### Records for this exercise
((

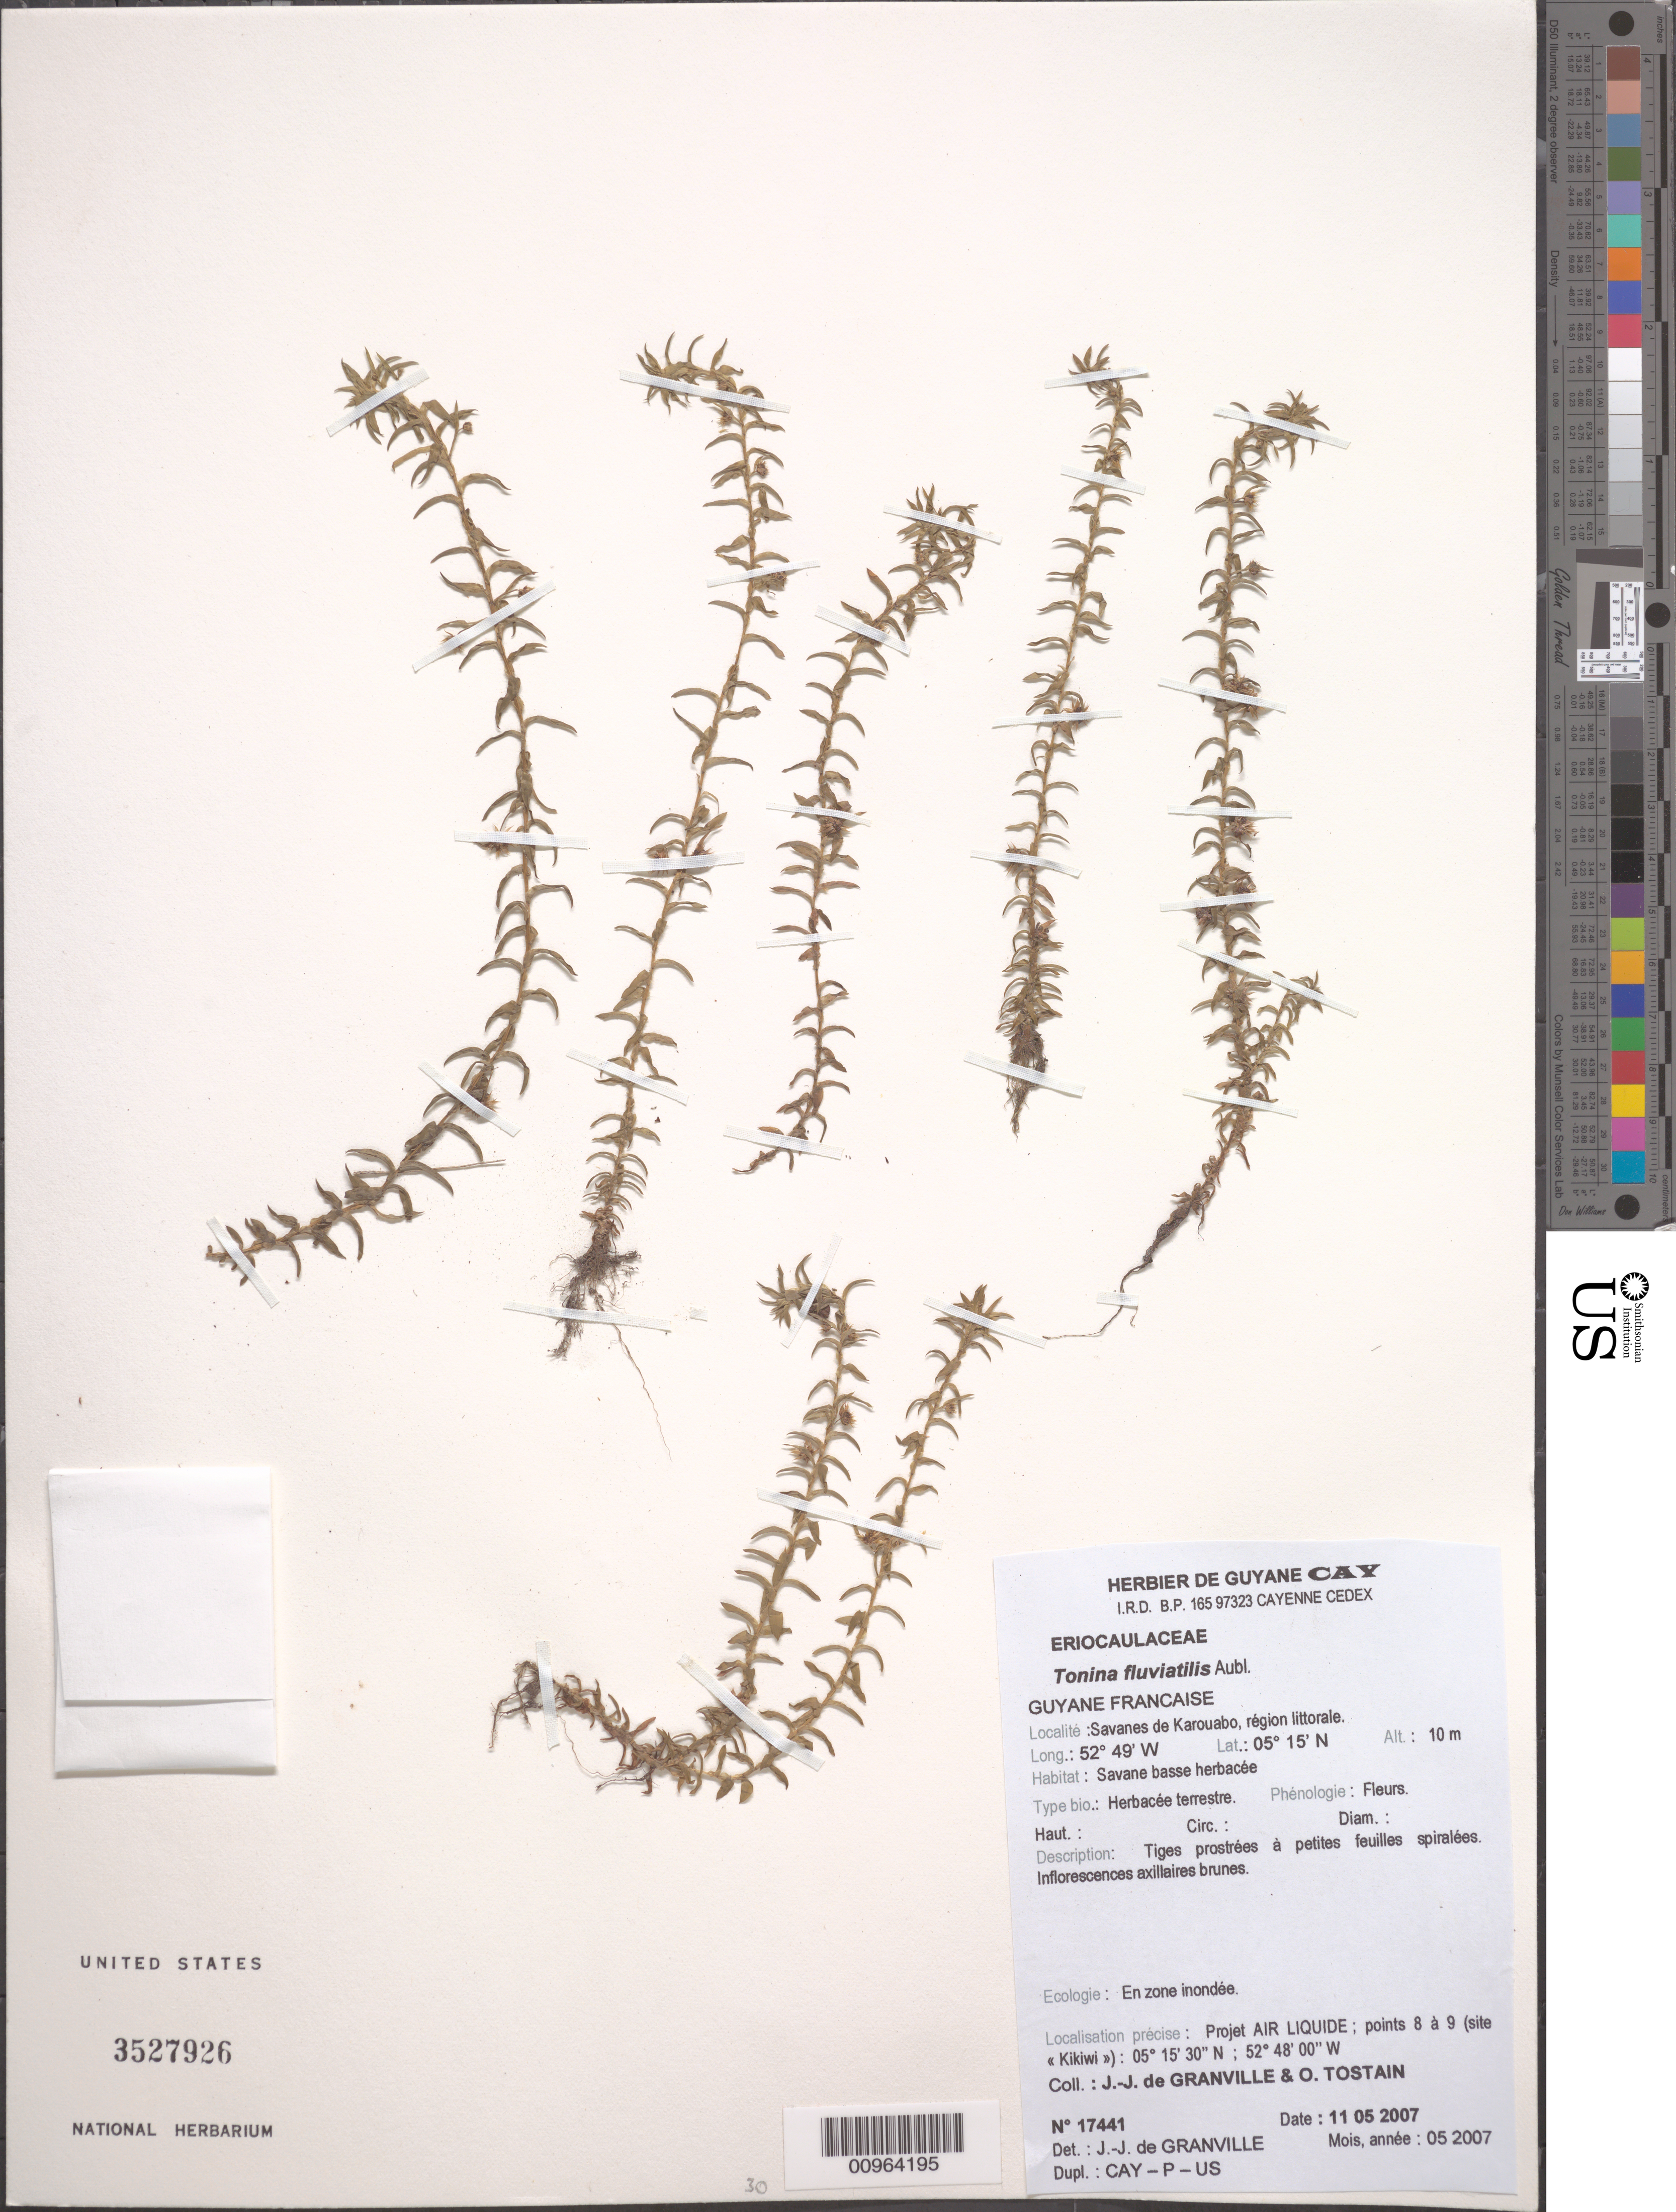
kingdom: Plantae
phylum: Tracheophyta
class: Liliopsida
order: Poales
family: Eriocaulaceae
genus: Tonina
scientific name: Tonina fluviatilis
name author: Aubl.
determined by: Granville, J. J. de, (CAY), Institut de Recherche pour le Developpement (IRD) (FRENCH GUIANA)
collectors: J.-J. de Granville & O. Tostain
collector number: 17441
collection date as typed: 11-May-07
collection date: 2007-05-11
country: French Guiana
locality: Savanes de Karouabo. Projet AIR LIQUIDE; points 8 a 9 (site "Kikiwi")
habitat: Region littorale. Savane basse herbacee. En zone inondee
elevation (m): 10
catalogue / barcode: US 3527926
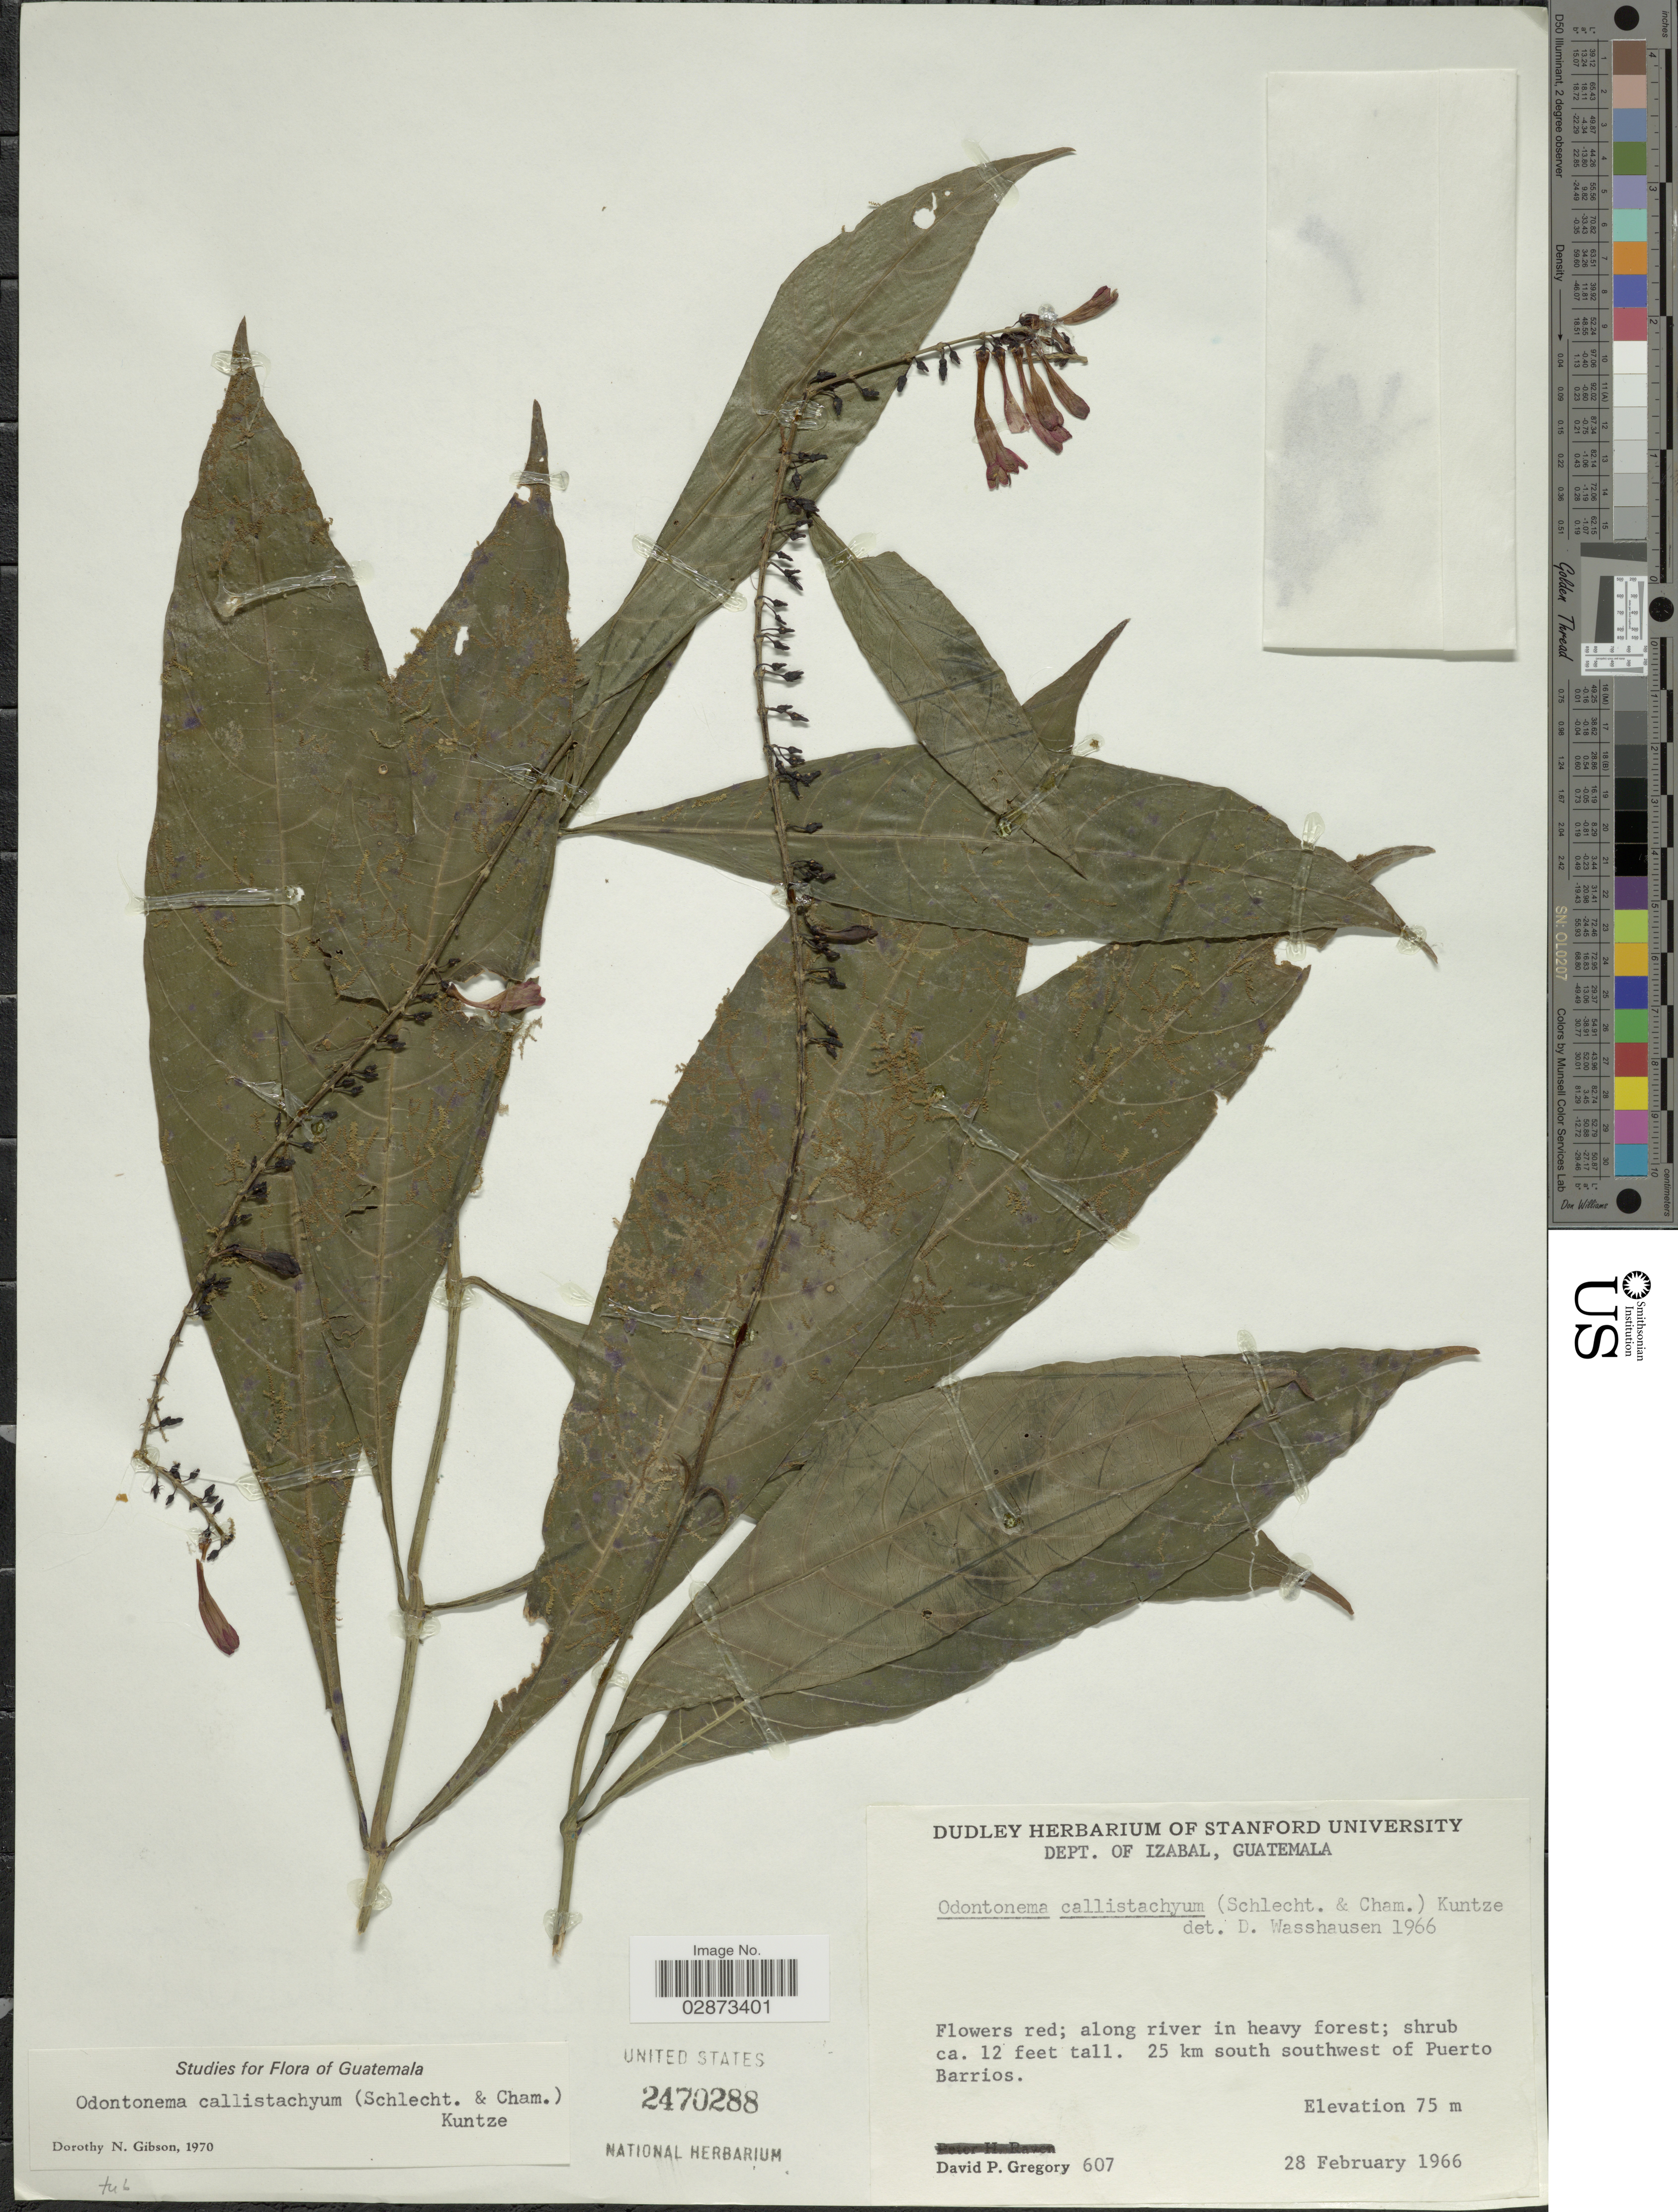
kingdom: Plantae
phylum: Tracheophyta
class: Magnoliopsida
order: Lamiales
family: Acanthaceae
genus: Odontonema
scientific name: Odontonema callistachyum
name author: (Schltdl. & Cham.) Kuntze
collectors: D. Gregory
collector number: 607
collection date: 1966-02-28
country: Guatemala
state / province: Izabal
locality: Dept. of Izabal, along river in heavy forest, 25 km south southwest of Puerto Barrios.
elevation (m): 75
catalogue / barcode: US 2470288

))

### Set problem
Update this material by writing every line out again with "locality" replaced by "site" and nothing else altered. Leave out the pictures.

### Correct output
kingdom: Plantae
phylum: Tracheophyta
class: Liliopsida
order: Poales
family: Eriocaulaceae
genus: Tonina
scientific name: Tonina fluviatilis
name author: Aubl.
determined by: Granville, J. J. de, (CAY), Institut de Recherche pour le Developpement (IRD) (FRENCH GUIANA)
collectors: J.-J. de Granville & O. Tostain
collector number: 17441
collection date as typed: 11-May-07
collection date: 2007-05-11
country: French Guiana
site: Savanes de Karouabo. Projet AIR LIQUIDE; points 8 a 9 (site "Kikiwi")
habitat: Region littorale. Savane basse herbacee. En zone inondee
elevation (m): 10
catalogue / barcode: US 3527926
kingdom: Plantae
phylum: Tracheophyta
class: Magnoliopsida
order: Lamiales
family: Acanthaceae
genus: Odontonema
scientific name: Odontonema callistachyum
name author: (Schltdl. & Cham.) Kuntze
collectors: D. Gregory
collector number: 607
collection date: 1966-02-28
country: Guatemala
state / province: Izabal
site: Dept. of Izabal, along river in heavy forest, 25 km south southwest of Puerto Barrios.
elevation (m): 75
catalogue / barcode: US 2470288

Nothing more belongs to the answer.